→ TEXTAUSZUG:

────────────────────

Warum muss sich für den Krieg ewig die Ukraine rechtfertigen?
- Nikolai Klimeniouk
- 16. Feb. 2023
- 6 Min. Lesezeit
Aktualisiert: 27. Aug. 2024
Bei allen Bekenntnissen zur Solidarität mit der Ukraine fällt es einem Teil der deutschsprachigen Öffentlichkeit schwer, den Krieg unter dem Gesichtspunkt von Freiheit und Gerechtigkeit zu betrachten. Kann es daran liegen, dass man nie einen Verteidigungskrieg gekämpft hat? Veröffentlicht in: NZZ, 16.02.2023

Der ukrainische Präsident Selenski telefoniert mit einem Ausserirdischen. «Wir brauchen Ufos», sagt Selenski. «Kein Problem», antwortet der Alien, «wenn Deutschland dafür bezahlt . . .» Die sozialen Netzwerke sind voll mit Bildern wie diesem, sie lauern da, wo man sie gar nicht erwartet, es gibt kein Entkommen.
Es hilft auch nicht, gar keine sozialen Netzwerke zu nutzen. Eine Berliner Freundin lässt ihre Wohnung renovieren, der Handwerker entscheidet, dass ihr Name russisch klingt, und gibt im breiten Berlinerisch sein Bestes: Putin sei toll, der Kriegstreiber Selenski gierig, undankbar und «unser» aller Unglück. Aber vielleicht hat der Malermeister einfach zu viele Talkshows geschaut oder zu viel Zeitung gelesen.
Zum Beispiel die «Berliner Zeitung», die kürzlich ein ausführliches Interview mit dem einstigen Pink-Floyd-Bassisten Roger Waters brachte. Darin wiederholte der 79-jährige Musiker fast sämtliche russischen Propagandalügen, von der Ukraine als russischem Randgebiet bis zum drohenden Genozid an den Russen durch die allgegenwärtigen ukrainischen Nazis. Joe Biden sei ein viel grösserer Gangster als Putin, fabulierte Waters. Putin regiere besonnen, die Amerikaner machten ihn aber zum Schurken, um die Armen dieser Welt besser ausrauben zu können und ihr Gas teuer nach Europa zu verkaufen, der wichtigste Grund für Waffenlieferungen an die Ukraine sei der Profit für die Rüstungsindustrie.
Das Interview hatte Folgen: Wenige Tage nach seinem Erscheinen durfte Waters auf Einladung Russlands vor dem Uno-Sicherheitsrat sprechen. Auch Lokalzeitungen können offenbar einiges in der Welt bewegen.
«Manifest für den Frieden»

────────────────────

→ QUELLENMATERIAL:
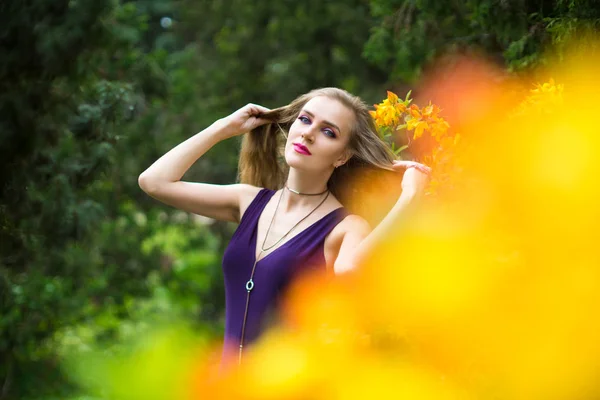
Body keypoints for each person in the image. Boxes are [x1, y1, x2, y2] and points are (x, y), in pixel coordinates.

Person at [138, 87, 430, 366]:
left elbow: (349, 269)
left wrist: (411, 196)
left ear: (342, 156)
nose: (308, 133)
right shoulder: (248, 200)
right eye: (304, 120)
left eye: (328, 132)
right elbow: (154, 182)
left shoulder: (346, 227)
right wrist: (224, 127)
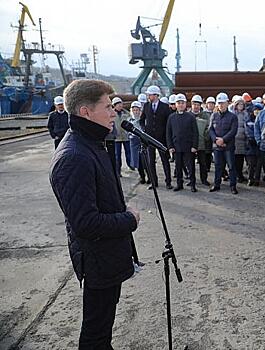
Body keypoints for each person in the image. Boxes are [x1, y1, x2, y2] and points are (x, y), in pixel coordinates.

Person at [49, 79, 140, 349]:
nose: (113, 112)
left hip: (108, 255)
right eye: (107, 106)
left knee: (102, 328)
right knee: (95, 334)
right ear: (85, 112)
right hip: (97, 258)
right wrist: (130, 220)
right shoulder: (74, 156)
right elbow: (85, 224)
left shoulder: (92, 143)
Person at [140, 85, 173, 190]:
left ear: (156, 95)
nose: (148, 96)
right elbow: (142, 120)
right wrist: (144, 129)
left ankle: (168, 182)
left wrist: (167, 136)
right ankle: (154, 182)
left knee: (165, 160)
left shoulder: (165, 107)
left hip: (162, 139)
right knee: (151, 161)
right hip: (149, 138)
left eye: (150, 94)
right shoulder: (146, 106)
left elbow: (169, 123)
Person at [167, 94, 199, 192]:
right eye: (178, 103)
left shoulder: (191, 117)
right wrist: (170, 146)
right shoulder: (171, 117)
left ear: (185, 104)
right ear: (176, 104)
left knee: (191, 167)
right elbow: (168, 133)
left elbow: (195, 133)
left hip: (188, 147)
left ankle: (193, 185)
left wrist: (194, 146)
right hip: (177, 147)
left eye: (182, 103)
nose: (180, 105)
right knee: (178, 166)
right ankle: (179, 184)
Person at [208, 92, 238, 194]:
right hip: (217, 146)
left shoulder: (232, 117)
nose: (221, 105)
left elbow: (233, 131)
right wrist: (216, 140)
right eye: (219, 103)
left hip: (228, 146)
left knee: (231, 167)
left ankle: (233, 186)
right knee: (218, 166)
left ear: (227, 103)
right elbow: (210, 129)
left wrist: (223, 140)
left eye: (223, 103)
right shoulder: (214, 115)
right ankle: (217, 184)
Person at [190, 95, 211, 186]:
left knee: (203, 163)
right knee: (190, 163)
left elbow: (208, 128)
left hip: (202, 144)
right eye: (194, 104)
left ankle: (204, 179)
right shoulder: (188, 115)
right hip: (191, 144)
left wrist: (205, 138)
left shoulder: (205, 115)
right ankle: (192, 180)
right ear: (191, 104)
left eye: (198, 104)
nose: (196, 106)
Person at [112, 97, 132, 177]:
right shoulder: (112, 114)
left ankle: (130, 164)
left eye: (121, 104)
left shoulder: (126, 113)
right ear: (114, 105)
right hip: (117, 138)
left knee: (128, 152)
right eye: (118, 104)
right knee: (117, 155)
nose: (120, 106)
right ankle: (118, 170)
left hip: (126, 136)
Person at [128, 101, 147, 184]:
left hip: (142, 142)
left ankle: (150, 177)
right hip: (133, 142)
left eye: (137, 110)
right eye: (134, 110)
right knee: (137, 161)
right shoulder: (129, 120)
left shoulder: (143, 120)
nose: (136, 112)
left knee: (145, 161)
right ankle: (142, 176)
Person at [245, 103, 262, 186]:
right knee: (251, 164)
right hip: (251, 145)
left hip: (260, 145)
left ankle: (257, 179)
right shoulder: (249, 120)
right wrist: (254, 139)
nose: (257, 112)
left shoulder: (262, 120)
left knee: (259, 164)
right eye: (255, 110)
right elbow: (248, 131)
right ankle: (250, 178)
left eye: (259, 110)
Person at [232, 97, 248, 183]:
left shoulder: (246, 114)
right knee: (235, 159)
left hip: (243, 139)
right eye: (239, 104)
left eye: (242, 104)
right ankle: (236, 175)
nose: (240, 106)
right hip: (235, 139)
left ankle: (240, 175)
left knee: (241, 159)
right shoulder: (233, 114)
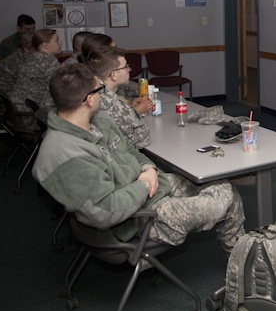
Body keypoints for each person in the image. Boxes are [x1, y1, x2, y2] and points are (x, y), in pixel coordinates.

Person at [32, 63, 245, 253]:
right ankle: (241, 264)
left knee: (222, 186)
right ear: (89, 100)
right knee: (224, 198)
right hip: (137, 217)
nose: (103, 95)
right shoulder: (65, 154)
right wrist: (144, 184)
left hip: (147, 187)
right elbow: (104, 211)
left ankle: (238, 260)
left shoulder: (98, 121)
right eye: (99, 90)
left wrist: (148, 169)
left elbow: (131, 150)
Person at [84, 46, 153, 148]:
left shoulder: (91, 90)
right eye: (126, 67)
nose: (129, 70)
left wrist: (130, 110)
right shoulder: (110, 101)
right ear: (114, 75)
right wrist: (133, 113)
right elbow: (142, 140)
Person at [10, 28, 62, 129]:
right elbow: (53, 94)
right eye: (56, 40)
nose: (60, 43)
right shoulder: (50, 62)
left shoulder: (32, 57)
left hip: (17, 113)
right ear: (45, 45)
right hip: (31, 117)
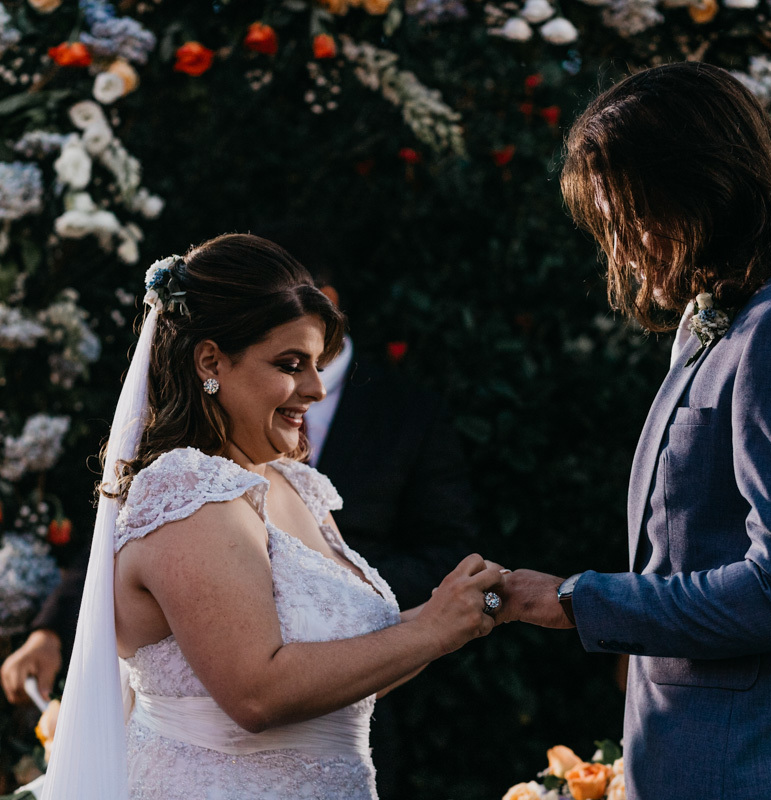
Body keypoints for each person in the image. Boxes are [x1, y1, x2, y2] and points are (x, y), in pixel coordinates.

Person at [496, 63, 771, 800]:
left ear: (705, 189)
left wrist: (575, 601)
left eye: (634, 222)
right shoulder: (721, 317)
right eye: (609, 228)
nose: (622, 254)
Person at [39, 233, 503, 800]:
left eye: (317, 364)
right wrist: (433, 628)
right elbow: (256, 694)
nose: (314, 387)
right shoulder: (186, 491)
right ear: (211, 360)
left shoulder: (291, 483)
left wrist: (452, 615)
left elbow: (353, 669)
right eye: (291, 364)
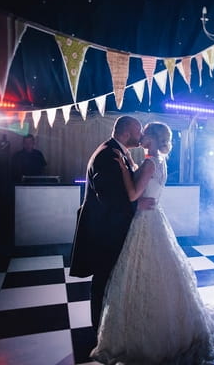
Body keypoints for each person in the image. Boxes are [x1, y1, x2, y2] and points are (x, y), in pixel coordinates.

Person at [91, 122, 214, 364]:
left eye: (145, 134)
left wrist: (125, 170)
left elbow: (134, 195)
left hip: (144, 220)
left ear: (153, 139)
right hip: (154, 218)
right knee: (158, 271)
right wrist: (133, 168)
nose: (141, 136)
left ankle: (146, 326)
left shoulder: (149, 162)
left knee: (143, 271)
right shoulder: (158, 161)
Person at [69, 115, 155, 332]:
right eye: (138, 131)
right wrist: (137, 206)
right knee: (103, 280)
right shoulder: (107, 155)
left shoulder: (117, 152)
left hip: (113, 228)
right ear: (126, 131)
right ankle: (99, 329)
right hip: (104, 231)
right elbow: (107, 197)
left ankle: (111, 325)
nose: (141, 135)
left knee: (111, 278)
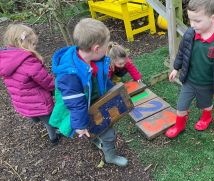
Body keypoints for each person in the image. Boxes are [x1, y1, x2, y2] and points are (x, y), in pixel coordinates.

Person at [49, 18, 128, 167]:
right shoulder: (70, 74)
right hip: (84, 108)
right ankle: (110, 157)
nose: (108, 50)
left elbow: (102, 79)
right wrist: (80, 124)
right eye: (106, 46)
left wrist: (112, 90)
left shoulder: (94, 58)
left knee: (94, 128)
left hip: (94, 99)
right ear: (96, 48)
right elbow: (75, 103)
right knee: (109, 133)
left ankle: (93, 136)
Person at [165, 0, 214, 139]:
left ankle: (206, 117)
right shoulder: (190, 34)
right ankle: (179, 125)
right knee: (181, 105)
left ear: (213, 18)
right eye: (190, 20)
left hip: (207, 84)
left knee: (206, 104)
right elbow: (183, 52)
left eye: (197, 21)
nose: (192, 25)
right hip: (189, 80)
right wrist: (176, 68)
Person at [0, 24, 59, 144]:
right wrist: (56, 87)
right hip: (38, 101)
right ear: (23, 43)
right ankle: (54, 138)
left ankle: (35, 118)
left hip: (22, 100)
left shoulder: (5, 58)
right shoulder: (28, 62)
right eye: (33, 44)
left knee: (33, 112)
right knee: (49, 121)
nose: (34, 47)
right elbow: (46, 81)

────────────────────

→ AUFGABE 1:
Schreiben Sie den Abschnitt des Textauszugs neu, der bei „Das Interview hatte“ beginnt und bei „der Welt bewegen.“ endet, und setzen Sie darin „Regionalzeitungen“ an die Stelle von „Lokalzeitungen“.
→ AUFGABE 2:
Vor welchem Gremium durfte Roger Waters laut dem Textauszug auf Einladung Russlands sprechen?

→ LÖSUNG 1:
Das Interview hatte Folgen: Wenige Tage nach seinem Erscheinen durfte Waters auf Einladung Russlands vor dem Uno-Sicherheitsrat sprechen. Auch Regionalzeitungen können offenbar einiges in der Welt bewegen.

→ LÖSUNG 2:
Vor dem Uno-Sicherheitsrat.